━━━ Text block

Re “A W.T.C. juror speaks” (news article, Dec. 16- 22):

James Young provides some interesting insights into the memorial jury’s collective state of mind. His statements occasionally alternate between poignancy and naiveté that indicate a depth of general intellectual acumen but a shallowness of understanding the specific complaints leveled against the jury’s selections.

The element of time is the recurring message in Mr. Young’s statements. Mr. Young appears not to be hearing the Coalition of 9/11 Families that have called for not just a slowdown in the memorial selection process but a temporary stoppage, as evidenced by the Coalition’s current thrust to have the tower footprints be declared a national historic site. This process would require months of study by the National Park Service that would eliminate any construction near the tower footprints until surveying and recommendations could be made.

This concentration on time is further reflected by his assertion that “the W.T.C. jury has a lot of freedom to make changes.” This statement implies that we may not be viewing the finalists’ designs.

If Mr. Young is stating that the jury has the power to create a memorial that we are currently not looking at and further that we should trust their judgment to generate this memorial vision that will keep shifting from our view, then it is a shameful pronouncement of the failure of this jury to adhere to a single vision of one of the entrants to the competition. It is not for the jury to design the memorial.

In most competitions of this nature, a “design lock” is put on the winning design at some point in time. This jury would apparently have us believe that the design is so mutable that it will keep changing for an unforeseeable period of time. Of course, the other interpretation for these assertions is that the jury has foundered on the shores of public opinion and to protect their final selection from scrutiny, it will be shielded in the secretive veil of evolving over time.

━━━━━━

■ Exercise tasks
(A) Decide whether each statement agrees with the letter about the W.T.C. memorial jury. Answer yes or no for each, quoting the exact words of the letter that decide it. (i) The Coalition of 9/11 Families is pressing to have the tower footprints declared a national historic site. (ii) The writer holds that designing the memorial is a proper task for the jury. (iii) The National Park Service study would take only a few weeks.
(B) Write out the part of the letter that opens with the words containing "James Young provides" and closes with "the jury’s selections.".
Rely only on the letter itself.

━━━ Dataset

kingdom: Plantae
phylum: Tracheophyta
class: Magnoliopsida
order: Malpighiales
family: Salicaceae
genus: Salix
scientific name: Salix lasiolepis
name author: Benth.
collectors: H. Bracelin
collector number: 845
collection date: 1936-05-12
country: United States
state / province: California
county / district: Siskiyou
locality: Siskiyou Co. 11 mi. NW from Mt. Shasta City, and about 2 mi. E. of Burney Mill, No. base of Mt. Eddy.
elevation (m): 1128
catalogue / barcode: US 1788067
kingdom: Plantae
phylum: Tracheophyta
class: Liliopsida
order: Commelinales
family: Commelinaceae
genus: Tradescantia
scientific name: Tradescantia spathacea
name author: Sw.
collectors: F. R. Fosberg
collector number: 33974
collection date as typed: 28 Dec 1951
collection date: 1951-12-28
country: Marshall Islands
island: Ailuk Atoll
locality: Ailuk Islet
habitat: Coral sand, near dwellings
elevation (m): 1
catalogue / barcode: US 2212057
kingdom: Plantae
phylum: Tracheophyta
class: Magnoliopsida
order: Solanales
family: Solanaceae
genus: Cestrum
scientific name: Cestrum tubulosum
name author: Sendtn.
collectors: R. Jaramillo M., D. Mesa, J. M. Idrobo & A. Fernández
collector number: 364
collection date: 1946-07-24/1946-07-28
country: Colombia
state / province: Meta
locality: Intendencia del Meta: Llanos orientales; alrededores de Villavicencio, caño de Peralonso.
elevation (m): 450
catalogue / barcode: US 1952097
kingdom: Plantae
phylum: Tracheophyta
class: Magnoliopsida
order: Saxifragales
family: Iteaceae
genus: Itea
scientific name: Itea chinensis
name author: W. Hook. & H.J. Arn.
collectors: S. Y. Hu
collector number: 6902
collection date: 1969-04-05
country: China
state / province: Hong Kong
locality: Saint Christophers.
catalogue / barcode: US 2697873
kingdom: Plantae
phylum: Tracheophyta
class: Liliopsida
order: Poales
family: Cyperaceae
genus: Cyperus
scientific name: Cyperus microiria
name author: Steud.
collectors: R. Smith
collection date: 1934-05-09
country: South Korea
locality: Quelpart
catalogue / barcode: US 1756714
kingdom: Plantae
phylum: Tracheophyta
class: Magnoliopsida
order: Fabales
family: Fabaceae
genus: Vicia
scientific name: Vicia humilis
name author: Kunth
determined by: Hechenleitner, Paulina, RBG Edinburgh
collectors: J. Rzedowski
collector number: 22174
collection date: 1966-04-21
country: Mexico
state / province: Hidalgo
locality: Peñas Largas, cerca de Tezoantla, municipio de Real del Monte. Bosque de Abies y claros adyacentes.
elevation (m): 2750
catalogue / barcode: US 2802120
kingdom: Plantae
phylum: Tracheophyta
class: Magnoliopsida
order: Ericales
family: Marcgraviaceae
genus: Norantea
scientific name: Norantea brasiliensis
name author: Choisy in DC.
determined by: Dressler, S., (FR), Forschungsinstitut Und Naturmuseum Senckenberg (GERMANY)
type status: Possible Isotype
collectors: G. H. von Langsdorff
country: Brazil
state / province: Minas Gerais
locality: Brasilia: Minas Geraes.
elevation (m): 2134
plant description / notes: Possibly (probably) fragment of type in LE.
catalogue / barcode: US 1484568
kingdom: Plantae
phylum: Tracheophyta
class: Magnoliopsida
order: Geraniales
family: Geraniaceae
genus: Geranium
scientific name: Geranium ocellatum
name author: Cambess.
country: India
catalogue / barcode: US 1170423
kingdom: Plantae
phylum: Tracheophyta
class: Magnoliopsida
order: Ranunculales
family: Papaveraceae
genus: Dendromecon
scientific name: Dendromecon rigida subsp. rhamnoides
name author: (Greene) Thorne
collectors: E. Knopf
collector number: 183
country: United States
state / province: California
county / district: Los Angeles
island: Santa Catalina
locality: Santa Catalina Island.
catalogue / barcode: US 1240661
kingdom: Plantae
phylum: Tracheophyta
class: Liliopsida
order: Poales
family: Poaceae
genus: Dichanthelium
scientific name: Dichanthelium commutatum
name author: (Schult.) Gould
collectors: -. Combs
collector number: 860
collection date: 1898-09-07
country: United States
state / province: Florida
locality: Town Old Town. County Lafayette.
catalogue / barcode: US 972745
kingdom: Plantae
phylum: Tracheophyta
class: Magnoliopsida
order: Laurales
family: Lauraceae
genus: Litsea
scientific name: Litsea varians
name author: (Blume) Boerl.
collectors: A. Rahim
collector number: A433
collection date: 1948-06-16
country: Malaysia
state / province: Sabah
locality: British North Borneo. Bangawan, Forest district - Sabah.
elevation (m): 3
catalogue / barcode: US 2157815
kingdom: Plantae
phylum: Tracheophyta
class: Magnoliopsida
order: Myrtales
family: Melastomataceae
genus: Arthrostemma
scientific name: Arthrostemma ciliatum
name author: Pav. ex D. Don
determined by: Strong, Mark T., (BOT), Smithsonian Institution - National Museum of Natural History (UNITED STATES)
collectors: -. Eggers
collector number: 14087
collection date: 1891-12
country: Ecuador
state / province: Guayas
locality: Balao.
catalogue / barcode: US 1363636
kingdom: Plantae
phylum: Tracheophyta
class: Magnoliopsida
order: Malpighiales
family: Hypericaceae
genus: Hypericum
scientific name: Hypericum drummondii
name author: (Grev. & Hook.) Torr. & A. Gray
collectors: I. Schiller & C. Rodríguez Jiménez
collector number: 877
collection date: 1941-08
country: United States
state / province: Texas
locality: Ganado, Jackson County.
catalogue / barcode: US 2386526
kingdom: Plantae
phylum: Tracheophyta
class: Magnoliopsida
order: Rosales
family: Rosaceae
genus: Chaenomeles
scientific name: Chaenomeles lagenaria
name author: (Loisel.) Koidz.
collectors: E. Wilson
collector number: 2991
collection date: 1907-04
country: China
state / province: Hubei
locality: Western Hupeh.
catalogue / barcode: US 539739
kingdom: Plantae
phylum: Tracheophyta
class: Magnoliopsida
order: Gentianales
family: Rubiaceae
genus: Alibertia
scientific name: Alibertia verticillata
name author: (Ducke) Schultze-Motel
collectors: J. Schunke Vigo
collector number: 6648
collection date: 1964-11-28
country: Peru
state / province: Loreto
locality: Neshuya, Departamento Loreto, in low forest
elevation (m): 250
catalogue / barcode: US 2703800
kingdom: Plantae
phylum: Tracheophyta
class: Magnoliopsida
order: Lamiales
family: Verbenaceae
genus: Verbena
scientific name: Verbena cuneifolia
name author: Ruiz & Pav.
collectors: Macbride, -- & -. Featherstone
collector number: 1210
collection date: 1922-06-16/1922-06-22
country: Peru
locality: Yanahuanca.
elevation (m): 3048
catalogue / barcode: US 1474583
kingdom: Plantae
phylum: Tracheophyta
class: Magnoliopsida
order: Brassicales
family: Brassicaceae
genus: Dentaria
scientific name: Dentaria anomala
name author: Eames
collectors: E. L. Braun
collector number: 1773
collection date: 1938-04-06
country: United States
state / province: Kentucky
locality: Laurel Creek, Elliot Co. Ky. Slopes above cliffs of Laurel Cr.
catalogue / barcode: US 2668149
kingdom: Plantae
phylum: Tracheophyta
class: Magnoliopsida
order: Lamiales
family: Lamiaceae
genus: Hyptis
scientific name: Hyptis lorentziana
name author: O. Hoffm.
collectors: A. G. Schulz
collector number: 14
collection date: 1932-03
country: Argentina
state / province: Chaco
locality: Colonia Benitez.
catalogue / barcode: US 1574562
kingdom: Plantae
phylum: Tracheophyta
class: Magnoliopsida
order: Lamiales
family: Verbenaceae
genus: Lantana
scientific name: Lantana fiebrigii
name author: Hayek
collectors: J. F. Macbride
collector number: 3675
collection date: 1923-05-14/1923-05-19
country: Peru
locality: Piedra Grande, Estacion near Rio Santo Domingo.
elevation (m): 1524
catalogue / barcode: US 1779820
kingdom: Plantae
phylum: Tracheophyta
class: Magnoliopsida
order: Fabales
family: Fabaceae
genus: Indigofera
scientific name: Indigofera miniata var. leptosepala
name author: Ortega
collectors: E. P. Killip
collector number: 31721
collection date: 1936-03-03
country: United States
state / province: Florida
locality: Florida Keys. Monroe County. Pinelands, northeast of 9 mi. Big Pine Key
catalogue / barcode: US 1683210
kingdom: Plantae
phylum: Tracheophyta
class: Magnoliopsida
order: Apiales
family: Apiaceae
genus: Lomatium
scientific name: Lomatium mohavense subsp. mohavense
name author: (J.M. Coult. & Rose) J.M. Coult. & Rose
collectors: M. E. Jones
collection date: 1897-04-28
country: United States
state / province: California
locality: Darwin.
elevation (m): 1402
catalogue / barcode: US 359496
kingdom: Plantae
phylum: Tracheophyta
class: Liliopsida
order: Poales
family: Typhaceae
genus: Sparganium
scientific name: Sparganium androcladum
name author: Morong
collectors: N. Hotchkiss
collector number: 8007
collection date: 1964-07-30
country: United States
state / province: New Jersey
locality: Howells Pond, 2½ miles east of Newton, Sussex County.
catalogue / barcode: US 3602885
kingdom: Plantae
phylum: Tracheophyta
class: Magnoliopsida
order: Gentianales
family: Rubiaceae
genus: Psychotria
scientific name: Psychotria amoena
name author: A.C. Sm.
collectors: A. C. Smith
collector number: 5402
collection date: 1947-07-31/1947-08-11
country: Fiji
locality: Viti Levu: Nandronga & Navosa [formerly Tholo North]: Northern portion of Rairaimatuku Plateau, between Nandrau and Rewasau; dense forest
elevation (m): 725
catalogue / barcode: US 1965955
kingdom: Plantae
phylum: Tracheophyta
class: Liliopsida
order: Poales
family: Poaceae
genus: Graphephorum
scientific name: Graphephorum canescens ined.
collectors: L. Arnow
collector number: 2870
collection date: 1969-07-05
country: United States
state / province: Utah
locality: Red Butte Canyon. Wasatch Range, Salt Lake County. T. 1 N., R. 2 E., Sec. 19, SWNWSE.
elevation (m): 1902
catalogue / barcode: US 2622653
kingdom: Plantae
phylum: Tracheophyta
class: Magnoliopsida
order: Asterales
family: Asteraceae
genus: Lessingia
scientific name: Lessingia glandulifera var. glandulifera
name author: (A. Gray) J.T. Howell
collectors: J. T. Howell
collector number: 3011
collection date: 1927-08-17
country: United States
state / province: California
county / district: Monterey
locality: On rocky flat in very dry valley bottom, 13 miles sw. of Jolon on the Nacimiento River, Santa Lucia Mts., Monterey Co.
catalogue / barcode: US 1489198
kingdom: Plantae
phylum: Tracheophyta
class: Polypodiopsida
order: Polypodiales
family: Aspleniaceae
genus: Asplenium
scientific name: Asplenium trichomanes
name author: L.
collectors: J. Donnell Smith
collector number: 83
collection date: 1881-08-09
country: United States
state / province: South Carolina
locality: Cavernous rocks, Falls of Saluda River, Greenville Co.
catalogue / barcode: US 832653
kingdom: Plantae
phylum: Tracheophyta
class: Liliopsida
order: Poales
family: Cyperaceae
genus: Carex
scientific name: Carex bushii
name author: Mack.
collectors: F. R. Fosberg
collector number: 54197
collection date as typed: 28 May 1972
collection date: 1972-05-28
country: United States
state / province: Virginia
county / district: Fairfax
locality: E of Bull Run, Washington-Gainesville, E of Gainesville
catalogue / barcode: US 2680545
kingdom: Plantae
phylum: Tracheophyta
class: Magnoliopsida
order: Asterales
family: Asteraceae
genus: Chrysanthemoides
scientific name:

━━━━━━

■ List of solutions
(A)
(i) Yes: "the Coalition’s current thrust to have the tower footprints be declared a national historic site"
(ii) No: "It is not for the jury to design the memorial."
(iii) No: "This process would require months of study by the National Park Service"

(B)
James Young provides some interesting insights into the memorial jury’s collective state of mind. His statements occasionally alternate between poignancy and naiveté that indicate a depth of general intellectual acumen but a shallowness of understanding the specific complaints leveled against the jury’s selections.